The final chapter in Volume III, Lyle Bachman’s “Ongoing Challenges in Language Assessment”, reads like a closing piece to the whole work. Apparently, it was originally intended as such – but wait, there’s more to come! Volume IV arguably offers the most original contribution to the literature by taking an areal approach. Although there have been a few special issues of the journals that have presented work from particular regions in the world, such as Asia (Ross, 2008) and Australia and New Zealand (Phakiti & Roever, 2011), nothing on this scale has been done before. The amount of networking and follow-up of leads needed to locate the diverse group of authors for the chapters in this volume must have been formidable. The opening section (Part 13) surveys English language assessment in eight regions of the world, together with a chapter on assessing English as a lingua franca (a much-heralded topic whose time, it appears, is yet to come). As is to be expected, the major international proficiency tests loom large in these accounts, alongside more traditional domestic examining practices.
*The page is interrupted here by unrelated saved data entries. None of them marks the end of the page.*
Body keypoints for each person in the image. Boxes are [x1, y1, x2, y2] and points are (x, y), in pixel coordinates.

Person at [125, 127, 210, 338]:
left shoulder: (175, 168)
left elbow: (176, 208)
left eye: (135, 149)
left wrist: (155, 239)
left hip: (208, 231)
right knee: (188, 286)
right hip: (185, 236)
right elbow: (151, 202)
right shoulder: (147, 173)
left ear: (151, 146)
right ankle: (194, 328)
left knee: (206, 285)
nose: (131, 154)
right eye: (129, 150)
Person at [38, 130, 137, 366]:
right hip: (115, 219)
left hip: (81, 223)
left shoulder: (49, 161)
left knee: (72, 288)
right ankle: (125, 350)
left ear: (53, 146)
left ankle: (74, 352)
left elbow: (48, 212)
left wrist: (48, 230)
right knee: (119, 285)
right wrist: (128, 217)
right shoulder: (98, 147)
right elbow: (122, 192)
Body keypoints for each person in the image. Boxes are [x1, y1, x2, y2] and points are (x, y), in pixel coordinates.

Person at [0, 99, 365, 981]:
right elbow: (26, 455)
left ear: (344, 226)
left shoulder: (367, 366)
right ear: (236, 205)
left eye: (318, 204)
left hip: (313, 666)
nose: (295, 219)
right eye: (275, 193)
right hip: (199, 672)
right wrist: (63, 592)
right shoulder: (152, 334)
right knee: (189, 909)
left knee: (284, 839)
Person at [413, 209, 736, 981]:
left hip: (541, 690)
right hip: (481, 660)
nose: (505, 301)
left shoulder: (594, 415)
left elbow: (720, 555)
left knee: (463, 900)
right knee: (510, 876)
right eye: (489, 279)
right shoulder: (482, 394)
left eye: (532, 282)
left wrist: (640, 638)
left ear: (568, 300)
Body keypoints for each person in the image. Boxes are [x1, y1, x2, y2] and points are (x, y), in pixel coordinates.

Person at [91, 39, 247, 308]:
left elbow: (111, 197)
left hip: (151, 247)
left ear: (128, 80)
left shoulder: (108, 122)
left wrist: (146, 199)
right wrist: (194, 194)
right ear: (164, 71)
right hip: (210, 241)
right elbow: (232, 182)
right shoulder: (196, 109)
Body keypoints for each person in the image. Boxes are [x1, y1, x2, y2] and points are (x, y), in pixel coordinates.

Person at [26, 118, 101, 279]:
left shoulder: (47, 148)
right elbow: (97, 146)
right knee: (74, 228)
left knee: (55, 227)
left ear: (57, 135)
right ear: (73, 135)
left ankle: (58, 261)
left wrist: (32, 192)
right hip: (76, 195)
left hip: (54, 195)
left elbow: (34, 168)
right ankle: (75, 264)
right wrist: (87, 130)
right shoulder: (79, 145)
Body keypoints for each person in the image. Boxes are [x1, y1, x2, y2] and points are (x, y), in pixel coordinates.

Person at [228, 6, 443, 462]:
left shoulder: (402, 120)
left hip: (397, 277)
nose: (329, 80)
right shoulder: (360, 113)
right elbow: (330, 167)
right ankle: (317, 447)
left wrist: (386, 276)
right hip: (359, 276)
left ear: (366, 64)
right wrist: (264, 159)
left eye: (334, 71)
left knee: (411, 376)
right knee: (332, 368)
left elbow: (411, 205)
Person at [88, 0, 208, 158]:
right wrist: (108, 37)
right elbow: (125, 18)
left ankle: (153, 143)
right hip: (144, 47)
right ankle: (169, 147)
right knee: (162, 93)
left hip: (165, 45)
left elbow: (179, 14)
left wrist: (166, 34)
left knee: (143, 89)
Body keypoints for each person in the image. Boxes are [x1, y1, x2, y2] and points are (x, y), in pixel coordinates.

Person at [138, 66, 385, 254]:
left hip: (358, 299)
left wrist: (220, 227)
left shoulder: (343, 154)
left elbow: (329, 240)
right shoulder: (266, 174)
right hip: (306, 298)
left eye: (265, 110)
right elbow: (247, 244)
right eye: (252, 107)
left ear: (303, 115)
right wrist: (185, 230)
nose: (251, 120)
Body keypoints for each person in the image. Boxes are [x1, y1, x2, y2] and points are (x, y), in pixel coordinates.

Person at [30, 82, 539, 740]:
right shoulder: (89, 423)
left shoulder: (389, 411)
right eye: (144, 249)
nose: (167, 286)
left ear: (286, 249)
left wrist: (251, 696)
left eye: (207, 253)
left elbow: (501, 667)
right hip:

However, the bulk of Volume IV is devoted to 36 chapters, organized into six regional groupings on pragmatic grounds, discussing the assessment of languages other than English. This antidote to the dominance of English in the language assessment – and indeed the applied linguistic – literature is most welcome. The range includes the major world players (Chinese, Spanish, Arabic, etc.); a host of “less commonly taught” languages (as they are known in the United States); indigenous languages like Maori, Hawaiian, and 14 tribal languages in Taiwan; and American Sign Language. The authors were given a template to organize their chapter (Introduction, Description of the Language(s), Teaching–Learning Contexts, Assessment Practices, Challenges/Future Directions), which they could modify as they saw fit. A few chapters, notably the one on Nepali, devote too much space to the linguistic description, but generally speaking there is interesting and worthwhile discussion of the assessment issues, both in the home country and (where applicable) in the teaching of the languages in the United States and elsewhere. The chapters on Native American languages and Maori raise important questions about the cultural appropriateness of assessment practices. Another kind of challenge faced by those assessing languages like Arabic, Sinhala, and Tamil is the diglossic nature of the language, where the “high” variety taught in school is very different from the “low” variety acquired in the home and used in everyday life. Thus, there is much to ponder in these chapters, which take us well beyond the notion that the assessment of languages other than English is simply characterized by traditional, pre-scientific practices – widespread though they may still be.
All in all, this is a landmark publication in our field and a major achievement for the editor. I am so pleased to have had the opportunity as a reviewer to obtain this set of books to add to my bookshelf – when they are not open on my desk being referred to for a dependable, state-of-the-art account of work on this topic or that. It is also wonderful to know that it is all available online for ready access elsewhere. The challenge will be to maintain the value of the work through updates or periodic new editions as time goes by.